Lo que las neuronas buscaban era que el mundo, que percibían a través de los electrodos conectados a la pantalla, fuera previsible. Se reconfiguraron, gracias a su plasticidad, para cambiar su comportamiento y hacer del mundo un lugar más previsible.
Para demostrar que las neuronas de estos mini cerebros aprenden mediante plasticidad neuronal, es decir, creando nuevas conexiones entre ellas o modificando las conexiones existentes, un grupo de investigadores de las universidades de Indiana, California y Cincinnati en Estados Unidos demostró, en un artículo científico publicado en diciembre de 2023, que si se les suministra un alcaloide que interrumpe la plasticidad neuronal, entonces dejan de aprender. Por lo que podemos saber, sin lugar a dudas, que las neuronas están aprendiendo gracias a su plasticidad.
Objetivos nobles
Lejos de ser un juego macabro (¿sienten algo esas 800.000 neuronas humanas?), estos experimentos tienen dos grandes objetivos nobles. Por un lado, poder estudiar enfermedades neurodegenerativas, como el Parkinson o el Alzheimer. Muchos avances ya se están haciendo en ese sentido. Por otro lado, y esto tal vez es lo más revolucionario, crear inteligencias artificiales de muy baja energía.
Las inteligencias artificiales modernas, como ChatGPT, gastan muchísima energía. Y lo que hacen es simular una red neuronal. Por eso se llaman “redes neuronales artificiales”. Simulan ser una red neuronal, pero gastan miles de millones de veces más energía que una de verdad. Entonces, ¿por qué en vez de simular una red neuronal no usamos una de verdad, hecha de material biológico? Esa es la idea.
Por supuesto estos desarrollos plantean enormes dilemas morales. Por ahora, estos minicerebros tienen unos pocos milímetros de tamaño. Pero la tecnología se está desarrollando aceleradamente y en breve habrá “organoides cerebrales” (así los llaman) de complejidades y tamaños cada vez más parecidos a los de los humanos.

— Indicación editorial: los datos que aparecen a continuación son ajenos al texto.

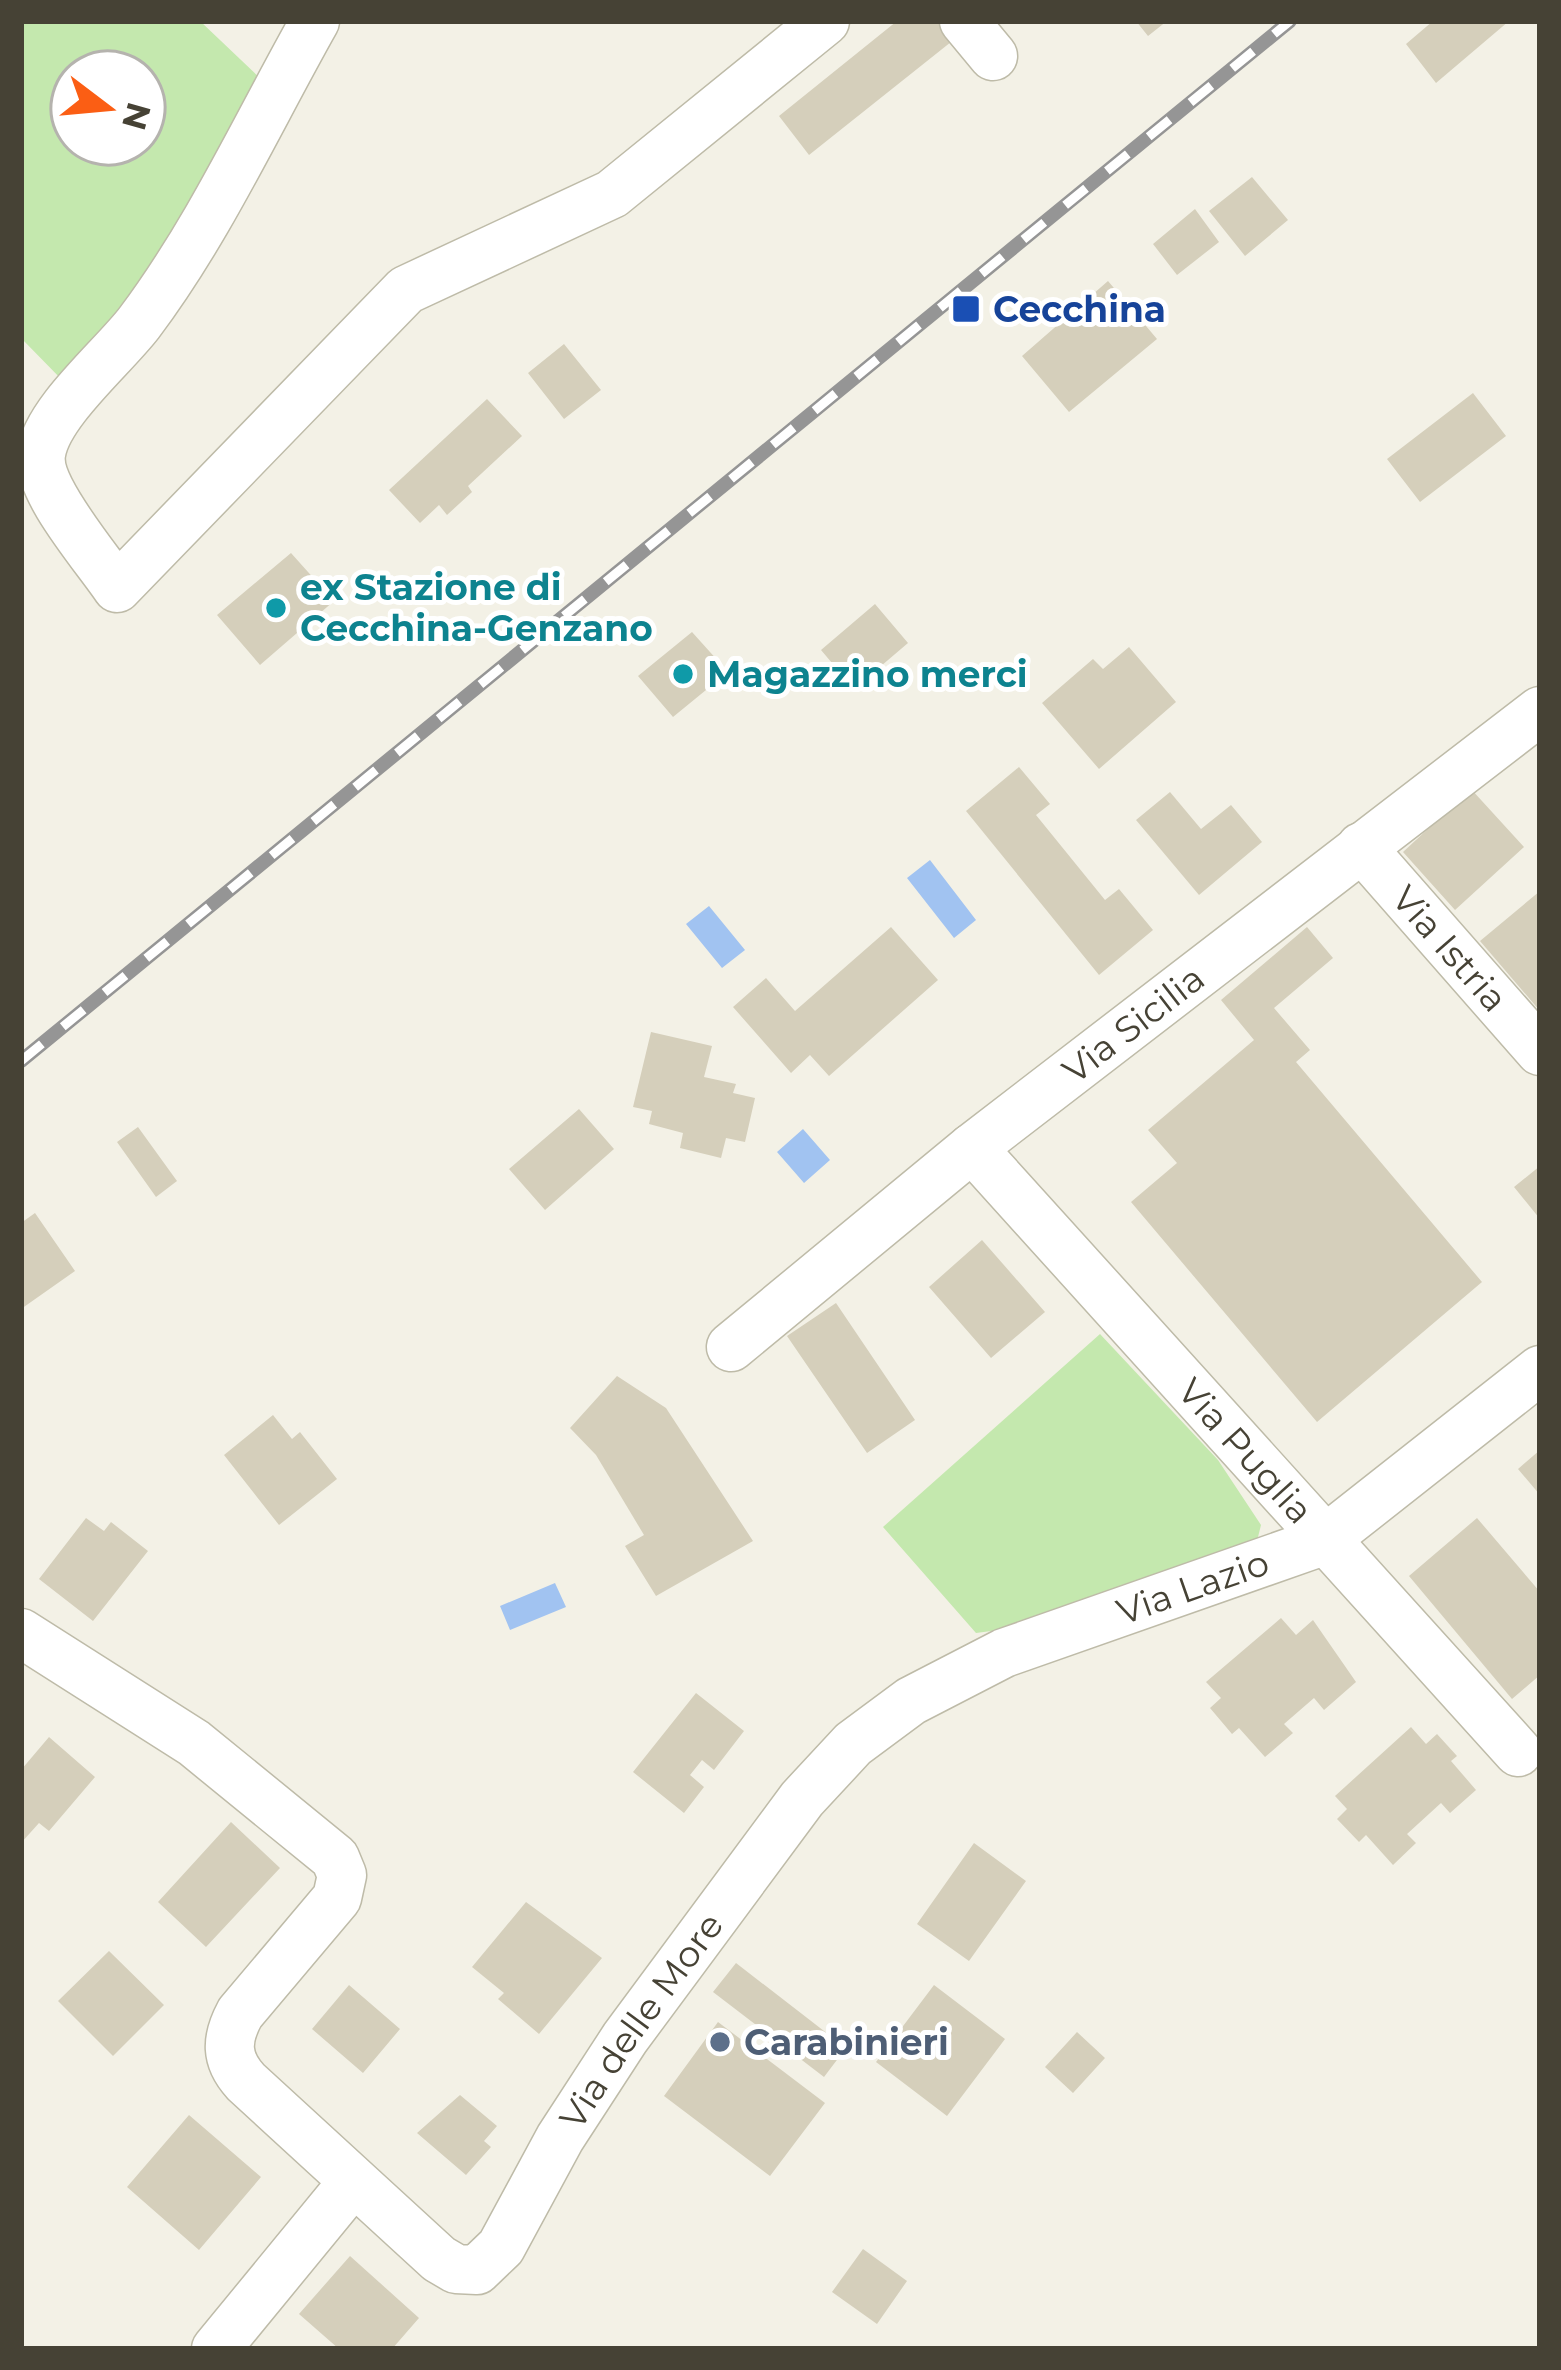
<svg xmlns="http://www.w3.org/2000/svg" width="1561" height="2370" viewBox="0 0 1561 2370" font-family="Montserrat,sans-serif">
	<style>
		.green { fill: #c4e8ae; fill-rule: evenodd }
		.water { fill: #a1c3f1 }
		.building { fill: #d5cfbb }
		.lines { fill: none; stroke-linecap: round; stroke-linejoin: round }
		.minor-casing { stroke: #bebba8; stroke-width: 51 }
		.minor { stroke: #fff; stroke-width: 48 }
		.rail-casing { stroke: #959595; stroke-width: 14 }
		.rail { stroke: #fff; stroke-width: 9; stroke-dasharray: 27; stroke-linecap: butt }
		.transit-dot { fill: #1a4fb4; stroke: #fff; stroke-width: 4.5 }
		.culture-dot { fill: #0f9aa8; stroke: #fff; stroke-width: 4.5 }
		.service-dot { fill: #5c6f8a; stroke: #fff; stroke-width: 4.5 }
		.labels { text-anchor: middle; stroke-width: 10; stroke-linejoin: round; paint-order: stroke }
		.transit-label { font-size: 36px; font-weight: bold; fill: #164399; stroke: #fff; text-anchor: start }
		.culture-label { font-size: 36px; font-weight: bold; fill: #0d838f; stroke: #fff; text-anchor: start }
		.street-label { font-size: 36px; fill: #464235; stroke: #fff }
		.service-label { font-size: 36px; font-weight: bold; fill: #4e5e75; stroke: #fff; text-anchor: start }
	</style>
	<rect width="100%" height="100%" fill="#f3f1e6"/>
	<path class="green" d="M21 21H200L263 81 149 288 65 383 21 338ZM72 72H144V144H72Z
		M1100 1334 1218 1460 1261 1525 1256 1545 1022 1627 976 1633 883 1527Z"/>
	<path class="water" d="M930 860 976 920 954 938 907 878Z
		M709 906 745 950 722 968 686 924Z
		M803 1129 830 1160 804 1183 777 1152Z
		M555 1583 566 1607 510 1630 500 1606Z"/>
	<path class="building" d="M897 21H942L956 38 809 155 779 116Z
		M1136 21H1167L1148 36Z
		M1433 21H1509L1436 83 1406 44Z
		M1252 177 1288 220 1245 256 1209 211Z
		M1195 209 1219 242 1177 275 1153 244Z
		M1108 281 1157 339 1069 412 1022 356Z
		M564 344 601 390 564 419 528 373Z
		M1473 393 1506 436 1420 502 1387 459Z
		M487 399 522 436 468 486 472 492 447 515 439 505 420 523 389 490Z
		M291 553 334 601 260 665 217 615Z
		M875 604 908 643 854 689 821 650Z
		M692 632 728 672 673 717 638 676Z
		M1129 647 1176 702 1099 769 1042 703 1093 659 1103 669Z
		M1019 767 1050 804 1036 815 1105 900 1119 889 1153 930 1099 975 966 811Z
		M1471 789 1524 847 1455 910 1403 852Z
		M1170 792 1201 829 1231 805 1262 842 1199 895 1136 820Z
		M1540 891V1011L1480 941Z
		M891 927 938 980 829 1076 810 1055 791 1073 733 1007 766 978 795 1011Z
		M1307 927 1333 958 1274 1008 1310 1050 1296 1062 1482 1282 1317 1422 1131 1202 1177 1163 1148 1130 1254 1040 1221 1000Z
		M651 1032 712 1046 704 1077 736 1084 733 1093 755 1098 745 1142 726 1138 721 1158 680 1148 683 1133 649 1124 652 1111 633 1107Z
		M579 1109 614 1149 545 1210 509 1169Z
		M138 1127 177 1181 156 1197 117 1142Z
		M1540 1166V1219L1514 1187Z
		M35 1213 75 1271 21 1309V1223Z
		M982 1240 1045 1312 991 1358 929 1287Z
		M836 1303 915 1420 867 1453 787 1336Z
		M617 1376 666 1408 753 1541 656 1596 625 1546 644 1535 596 1455 570 1428Z
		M273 1415 292 1439 300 1432 337 1479 279 1525 224 1455Z
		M1540 1450V1495L1518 1469Z
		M86 1518 104 1531 111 1522 148 1551 93 1621 39 1579Z
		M1477 1518 1540 1592V1675L1512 1699 1409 1576Z
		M1281 1618 1296 1635 1313 1620 1356 1682 1324 1710 1314 1698 1284 1724 1293 1733 1265 1757 1239 1728 1232 1734 1210 1708 1221 1698 1206 1682Z
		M696 1693 744 1731 714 1770 702 1760 690 1775 704 1787 684 1813 633 1772Z
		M1411 1727 1426 1744 1437 1734 1457 1756 1451 1761 1476 1790 1450 1813 1441 1803 1407 1834 1416 1843 1393 1865 1366 1835 1359 1842 1337 1819 1347 1809 1335 1796Z
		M49 1737 95 1777 49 1831 39 1823 21 1843V1770Z
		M231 1822 280 1868 206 1947 158 1902Z
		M974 1843 1026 1881 969 1961 917 1924Z
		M526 1902 602 1958 539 2034 498 1999 504 1993 472 1967Z
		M109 1951 164 2005 113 2056 58 2001Z
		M736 1963 846 2048 824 2077 713 1992Z
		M349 1985 400 2029 363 2073 312 2029Z
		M934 1985 1005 2039 947 2116 876 2062Z
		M718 2022 825 2103 770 2176 664 2096Z
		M1077 2032 1105 2058 1073 2093 1045 2067Z
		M460 2095 497 2126 484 2141 491 2147 466 2175 417 2133Z
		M189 2115 261 2177 199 2250 127 2187Z
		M863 2249 907 2281 877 2324 832 2292Z
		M350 2256 419 2318 392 2349H339L299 2314Z"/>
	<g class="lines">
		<g class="minor-casing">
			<g id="minor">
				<path d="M315 21C258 122 209 230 139 323 113 357 47 412 41 454 36 489 97 558 117 588L406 290 612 194 825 21"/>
				<path d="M964 21 993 56"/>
				<path id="s1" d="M1361 847 1540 1051"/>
				<path id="s2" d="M972 1148 1518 1752"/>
				<path id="s3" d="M731 1347 972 1148 1540 711"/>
				<path id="s4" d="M21 1633 194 1743 335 1858 342 1875 337 1898 240 2013C226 2039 225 2059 246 2082L439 2259 456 2269 477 2270 501 2247 560 2138 625 2038 802 1799 853 1744 911 1701 1004 1653 1323 1541 1540 1370"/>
				<path d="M216 2349 353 2182"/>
			</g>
		</g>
		<use href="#minor" class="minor"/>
		<g class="rail-casing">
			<path id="rail" d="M21 1061 1290 21"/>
		</g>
		<use href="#rail" class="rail"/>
	</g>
	<rect class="transit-dot" x="951" y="294" width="30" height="30" rx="6"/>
	<g class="culture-dot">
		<circle cx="276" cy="608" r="12"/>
		<circle cx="683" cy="674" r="12"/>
	</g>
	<circle class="service-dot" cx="720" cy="2042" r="12"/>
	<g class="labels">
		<g class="transit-label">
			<text x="993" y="322">Cecchina</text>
		</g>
		<g class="culture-label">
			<text x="300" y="600">ex Stazione di<tspan x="300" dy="41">Cecchina-Genzano</tspan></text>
			<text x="707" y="687">Magazzino merci</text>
		</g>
		<g class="street-label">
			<text dy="13" stroke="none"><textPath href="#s1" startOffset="135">Via Istria</textPath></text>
			<text dy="13" stroke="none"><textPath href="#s3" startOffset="516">Via Sicilia</textPath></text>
			<text dy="13" stroke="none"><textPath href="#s2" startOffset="408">Via Puglia</textPath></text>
			<text dy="13" stroke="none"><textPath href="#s4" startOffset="1983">Via Lazio</textPath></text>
			<text dy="13" stroke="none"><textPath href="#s4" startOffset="1257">Via delle More</textPath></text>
		</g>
		<g class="service-label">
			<text x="744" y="2055">Carabinieri</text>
		</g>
	</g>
	<rect width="1561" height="2370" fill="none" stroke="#464235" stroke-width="48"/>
	<g transform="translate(108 108) rotate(106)"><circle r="57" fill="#ffffff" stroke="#b5b3ae" stroke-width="3"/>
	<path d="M0-9L21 45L0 30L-21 45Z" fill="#fb5e14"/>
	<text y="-18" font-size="33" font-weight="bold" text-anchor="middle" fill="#464235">N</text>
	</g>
</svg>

¿Tendrán conciencia? ¿Sentirán algo? ¿Tendrán experiencias? Hoy existen dos teorías dominantes en la comunidad científica a la hora de entender qué cuerpos del universo tienen conciencia y cuáles no (se llaman Teoría del Espacio Global de Trabajo y Teoría de la Información Integrada). Las dos concluyen que ChatGPT no tiene conciencia. Pero lo mismo no ocurre con estos minicerebros. Muchos científicos creen que tienen una forma mínima de conciencia. Mucho menor a la conciencia de la vaca que uno se come en el asado de los fines de semana, pero conciencia al fin.
Más allá de estos nobles objetivos y de los dilemas morales que plantea el crecimiento de neuronas humanas en laboratorio, esta historia tiene una moraleja importante para el mundo del trabajo, los negocios y las instituciones: cuando en la actual realidad vertiginosamente cambiante buscamos aprender para innovar y ganar previsibilidad, estamos haciendo algo que es mucho más que una decisión racional. Estamos siguiendo un instinto tan profundamente arraigado en nosotros que un grupo de pocas neuronas humanas cambia su comportamiento para que su mundo se haga más previsible.
El autor es doctor en Física, miembro del Centro de Inteligencia Artificial y Neurociencia de la Universidad Torcuato Di Tella y profesor de esa misma casa de estudios.